Selected extract
-=-=-=-=-

Amy Biehl

Just a few weeks ago a middle aged, fairly well off husband and wife from California took a poor, black South African couple from Cape Town out to lunch. The young man works for their Foundation. His girlfriend works in the Standard Bank. The Americans raise several million dollars a year in the US to support community projects in The Cape. The fund is called The Amy Biehl Foundation after their daughter. The two couples see a fair amount of each other. But this weekend the Americans were giving the younger ones a treat. Lunch in Franschhoek a one of the smarter towns in the wine district. It was a bit of R&R for everybody. A day out. A nice gesture. An ordinary event. Even though the young man murdered their daughter.

In fact he was one of four young political activists convicted of the crime. And how this American couple have become friends, and even surrogate parents, to two of those four young men is a remarkable tribute to this couple’s individual humanity and their generosity to others and to each other. But it’s also intrinsically to do with the process of reconciliation in South Africa and the life changing honesty of the young men in coming to terms with their past and creating a future for themselves and their communities. Peter Biehl says quite firmly “If it had not been for the Truth & Reconciliation Commission I would never have met these guys and never have been able to care.”

-=-=-=-=-

Dataset extract
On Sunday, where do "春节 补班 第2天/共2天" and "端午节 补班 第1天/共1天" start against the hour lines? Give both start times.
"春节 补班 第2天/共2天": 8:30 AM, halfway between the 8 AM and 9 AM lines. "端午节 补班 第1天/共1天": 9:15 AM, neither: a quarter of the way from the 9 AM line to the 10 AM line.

-=-=-=-=-

Challenge 1
Answer these from the Amy Biehl text:
(a) Where does the young man's girlfriend work?
(b) How many young political activists were convicted of the crime?
(c) According to Peter Biehl, what would he never have been able to do without the Truth & Reconciliation Commission?
Challenge 2
Update the Amy Biehl text from "Just a few weeks" up to and including "murdered their daughter.", putting "partner" in place of "girlfriend".
Challenge 3
Go on with the text about Amy Biehl from the point where it stops.

Right answer 1
(a) In the Standard Bank.
(b) Four.
(c) Meet these guys and care.

Right answer 2
Just a few weeks ago a middle aged, fairly well off husband and wife from California took a poor, black South African couple from Cape Town out to lunch. The young man works for their Foundation. His partner works in the Standard Bank. The Americans raise several million dollars a year in the US to support community projects in The Cape. The fund is called The Amy Biehl Foundation after their daughter. The two couples see a fair amount of each other. But this weekend the Americans were giving the younger ones a treat. Lunch in Franschhoek a one of the smarter towns in the wine district. It was a bit of R&R for everybody. A day out. A nice gesture. An ordinary event. Even though the young man murdered their daughter.

Right answer 3
Amy was the second child of four in Peter and Linda Biehl’s family of three girls and, the youngest, a boy. A bright, popular, enthusiastic and high achieving girl, whether in diving class which she loved or ballet which she did not, she was, for her short adult life, a professional activist for the process of democracy. After Stanford University she went to work for the National Democratic Institute a non-profit US organisation supporting emerging democracies around the world. By the time she was twenty-six she had already been active in Namibia, Ivory Coast, Malawi, Burundi and Kenya and had given up her job at the Institute only when she got a $35,000 Fulbright Scholarship to spend a year in South Africa. She went to study women in the transition to democracy at a crucial time just as the fifty-year race war of Apartheid was ending and the negotiations for free elections were coming to fruition. She arrived in 1992 two years after Nelson Mandela’s release from gaol. It was a perilous time. While the negotiation of a peace treaty between the ANC and the National Party was moving forward, although achingly slowly, in Cape Town and its townships of Guguletu and Kayaleitscha (spelling???), there was a great deal of danger and unrest.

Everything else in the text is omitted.